Mengenai Model system-system pemerintahan negara, ada empat macam system-system pemerintahan Negara, yaitu system pemerintahan dictator (dictator borjuis dan proletar); system pemerintahan parlementer; system pemerintahan presidential; dan system pemerintahan campuran.

F.        Penerapan Budaya Demokrasi Dalam Kehidupan Sehari-hari
1.    Di Lingkungan Keluarga
Penerapan Budaya demokrasi di lingkungan keluarga dapat diwujudkan dalam bentuk sebagai berikut:
-       Kesediaan untuk menerima kehadiran sanak saudara;
-       Menghargai pendapat anggota keluarga lainya;
-       Senantiasa musyawarah untuk pembagian kerja;
-       Terbuka terhadap suatu masalah yang dihadapi bersama.

-- DATA TEREKAM --
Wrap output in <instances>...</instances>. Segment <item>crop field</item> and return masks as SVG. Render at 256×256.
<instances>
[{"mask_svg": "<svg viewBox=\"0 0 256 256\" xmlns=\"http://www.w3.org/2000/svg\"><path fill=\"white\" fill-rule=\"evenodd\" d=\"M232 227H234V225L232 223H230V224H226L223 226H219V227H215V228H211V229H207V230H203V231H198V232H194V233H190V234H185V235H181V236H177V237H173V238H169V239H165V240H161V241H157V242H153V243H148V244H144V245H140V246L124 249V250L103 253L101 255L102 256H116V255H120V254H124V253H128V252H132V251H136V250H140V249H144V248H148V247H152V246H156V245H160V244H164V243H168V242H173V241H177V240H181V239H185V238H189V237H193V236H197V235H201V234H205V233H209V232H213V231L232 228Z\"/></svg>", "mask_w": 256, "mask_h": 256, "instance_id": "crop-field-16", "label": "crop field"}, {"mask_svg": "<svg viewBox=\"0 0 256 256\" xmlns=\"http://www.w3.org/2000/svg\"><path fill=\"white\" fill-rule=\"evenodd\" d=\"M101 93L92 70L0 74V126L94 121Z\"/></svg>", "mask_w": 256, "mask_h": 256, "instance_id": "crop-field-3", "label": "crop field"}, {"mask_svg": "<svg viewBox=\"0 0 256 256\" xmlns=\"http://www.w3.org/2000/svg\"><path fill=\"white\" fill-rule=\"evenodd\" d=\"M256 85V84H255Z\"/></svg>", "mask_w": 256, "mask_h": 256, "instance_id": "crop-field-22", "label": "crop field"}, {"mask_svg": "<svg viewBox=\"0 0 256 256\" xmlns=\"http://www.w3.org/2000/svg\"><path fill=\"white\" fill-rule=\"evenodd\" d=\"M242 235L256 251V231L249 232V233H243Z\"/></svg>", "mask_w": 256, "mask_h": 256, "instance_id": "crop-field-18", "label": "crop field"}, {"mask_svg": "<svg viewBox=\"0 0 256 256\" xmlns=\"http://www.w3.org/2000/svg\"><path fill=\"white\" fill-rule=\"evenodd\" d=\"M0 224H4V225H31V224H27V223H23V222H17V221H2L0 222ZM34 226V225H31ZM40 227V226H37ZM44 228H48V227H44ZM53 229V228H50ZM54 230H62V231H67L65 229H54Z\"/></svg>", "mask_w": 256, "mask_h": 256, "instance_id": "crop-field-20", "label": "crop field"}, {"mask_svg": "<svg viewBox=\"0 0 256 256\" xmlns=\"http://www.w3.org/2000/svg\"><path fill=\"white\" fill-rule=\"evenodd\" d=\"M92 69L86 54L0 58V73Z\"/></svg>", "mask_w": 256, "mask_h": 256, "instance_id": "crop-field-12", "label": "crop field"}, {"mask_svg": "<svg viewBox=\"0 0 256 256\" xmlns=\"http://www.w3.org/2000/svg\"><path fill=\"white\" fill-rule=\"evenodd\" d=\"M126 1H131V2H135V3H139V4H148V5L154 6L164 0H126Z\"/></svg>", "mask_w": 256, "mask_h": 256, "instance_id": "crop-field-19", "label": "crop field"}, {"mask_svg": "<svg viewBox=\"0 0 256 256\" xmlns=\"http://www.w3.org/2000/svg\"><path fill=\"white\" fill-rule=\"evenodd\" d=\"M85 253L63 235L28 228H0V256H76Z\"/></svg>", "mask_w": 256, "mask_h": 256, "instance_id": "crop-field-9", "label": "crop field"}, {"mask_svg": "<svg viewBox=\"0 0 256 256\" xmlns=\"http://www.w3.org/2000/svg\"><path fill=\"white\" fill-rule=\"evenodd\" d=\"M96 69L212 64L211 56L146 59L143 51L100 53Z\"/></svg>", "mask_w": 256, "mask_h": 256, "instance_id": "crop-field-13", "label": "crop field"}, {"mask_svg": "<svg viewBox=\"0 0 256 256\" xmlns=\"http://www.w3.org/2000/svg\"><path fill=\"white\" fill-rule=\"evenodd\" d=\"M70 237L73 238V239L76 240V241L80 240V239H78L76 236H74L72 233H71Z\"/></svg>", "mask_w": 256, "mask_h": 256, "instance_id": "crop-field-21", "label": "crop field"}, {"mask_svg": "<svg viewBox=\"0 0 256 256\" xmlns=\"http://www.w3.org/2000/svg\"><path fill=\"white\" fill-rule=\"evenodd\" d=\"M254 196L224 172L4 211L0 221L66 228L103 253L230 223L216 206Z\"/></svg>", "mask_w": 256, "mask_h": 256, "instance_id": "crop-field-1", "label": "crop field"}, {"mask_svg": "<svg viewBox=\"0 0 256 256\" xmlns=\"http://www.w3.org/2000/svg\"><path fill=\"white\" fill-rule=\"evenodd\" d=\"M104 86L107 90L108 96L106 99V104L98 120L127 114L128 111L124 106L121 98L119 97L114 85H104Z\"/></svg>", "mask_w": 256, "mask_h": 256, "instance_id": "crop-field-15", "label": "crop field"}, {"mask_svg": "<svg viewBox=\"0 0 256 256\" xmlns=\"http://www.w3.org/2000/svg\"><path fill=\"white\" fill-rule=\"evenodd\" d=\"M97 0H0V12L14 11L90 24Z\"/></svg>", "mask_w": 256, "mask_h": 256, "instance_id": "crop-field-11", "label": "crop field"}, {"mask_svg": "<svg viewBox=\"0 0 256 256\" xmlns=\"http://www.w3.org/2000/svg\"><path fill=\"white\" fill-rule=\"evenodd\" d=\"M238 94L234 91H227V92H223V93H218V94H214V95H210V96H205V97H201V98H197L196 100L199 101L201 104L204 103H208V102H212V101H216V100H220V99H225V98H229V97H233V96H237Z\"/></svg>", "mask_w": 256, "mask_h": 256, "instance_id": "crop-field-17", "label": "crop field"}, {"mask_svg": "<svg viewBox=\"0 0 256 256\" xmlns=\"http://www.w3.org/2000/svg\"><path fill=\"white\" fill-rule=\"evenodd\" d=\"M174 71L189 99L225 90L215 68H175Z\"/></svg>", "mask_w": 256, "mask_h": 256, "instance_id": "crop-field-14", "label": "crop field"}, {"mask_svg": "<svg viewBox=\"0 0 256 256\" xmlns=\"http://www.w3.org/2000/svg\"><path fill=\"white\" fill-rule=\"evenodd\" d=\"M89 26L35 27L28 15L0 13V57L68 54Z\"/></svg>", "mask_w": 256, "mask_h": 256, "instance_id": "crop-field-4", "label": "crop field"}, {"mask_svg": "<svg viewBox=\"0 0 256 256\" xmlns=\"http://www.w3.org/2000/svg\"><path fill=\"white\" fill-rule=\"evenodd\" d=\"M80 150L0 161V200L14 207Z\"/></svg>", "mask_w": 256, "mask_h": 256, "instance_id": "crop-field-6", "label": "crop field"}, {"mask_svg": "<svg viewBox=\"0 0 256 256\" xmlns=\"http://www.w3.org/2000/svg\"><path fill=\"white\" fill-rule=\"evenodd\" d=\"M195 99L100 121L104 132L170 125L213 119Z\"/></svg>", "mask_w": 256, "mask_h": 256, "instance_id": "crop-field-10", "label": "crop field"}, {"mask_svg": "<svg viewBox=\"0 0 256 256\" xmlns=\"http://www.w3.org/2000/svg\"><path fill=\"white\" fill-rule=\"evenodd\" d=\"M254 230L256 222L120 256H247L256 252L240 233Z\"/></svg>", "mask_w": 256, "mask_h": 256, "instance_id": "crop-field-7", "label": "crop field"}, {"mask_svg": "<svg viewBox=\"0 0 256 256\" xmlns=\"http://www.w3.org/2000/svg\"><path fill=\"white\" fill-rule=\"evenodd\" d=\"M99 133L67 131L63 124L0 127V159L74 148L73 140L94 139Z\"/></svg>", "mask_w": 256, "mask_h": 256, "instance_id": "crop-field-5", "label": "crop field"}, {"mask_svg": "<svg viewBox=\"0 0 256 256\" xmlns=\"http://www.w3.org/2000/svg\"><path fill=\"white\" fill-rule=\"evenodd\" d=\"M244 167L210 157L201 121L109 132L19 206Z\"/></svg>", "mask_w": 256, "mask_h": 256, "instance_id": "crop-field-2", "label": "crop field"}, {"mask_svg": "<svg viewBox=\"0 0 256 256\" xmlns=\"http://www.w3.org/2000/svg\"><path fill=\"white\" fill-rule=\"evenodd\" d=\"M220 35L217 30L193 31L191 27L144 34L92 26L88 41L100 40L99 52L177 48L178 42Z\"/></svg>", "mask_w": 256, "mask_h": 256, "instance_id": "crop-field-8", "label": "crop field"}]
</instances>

-- SOAL LATIHAN A --
Cetak bagian teks dokumen dari "Mengenai Model system-system" sampai "yang dihadapi bersama.".
-- SOAL LATIHAN B --
Menurut teks dokumen, apa saja empat macam sistem pemerintahan negara?

-- HASIL AKHIR A --
Mengenai Model system-system pemerintahan negara, ada empat macam system-system pemerintahan Negara, yaitu system pemerintahan dictator (dictator borjuis dan proletar); system pemerintahan parlementer; system pemerintahan presidential; dan system pemerintahan campuran.

F.        Penerapan Budaya Demokrasi Dalam Kehidupan Sehari-hari
1.    Di Lingkungan Keluarga
Penerapan Budaya demokrasi di lingkungan keluarga dapat diwujudkan dalam bentuk sebagai berikut:
-       Kesediaan untuk menerima kehadiran sanak saudara;
-       Menghargai pendapat anggota keluarga lainya;
-       Senantiasa musyawarah untuk pembagian kerja;
-       Terbuka terhadap suatu masalah yang dihadapi bersama.

-- HASIL AKHIR B --
Sistem pemerintahan dictator (dictator borjuis dan proletar), parlementer, presidential, dan campuran.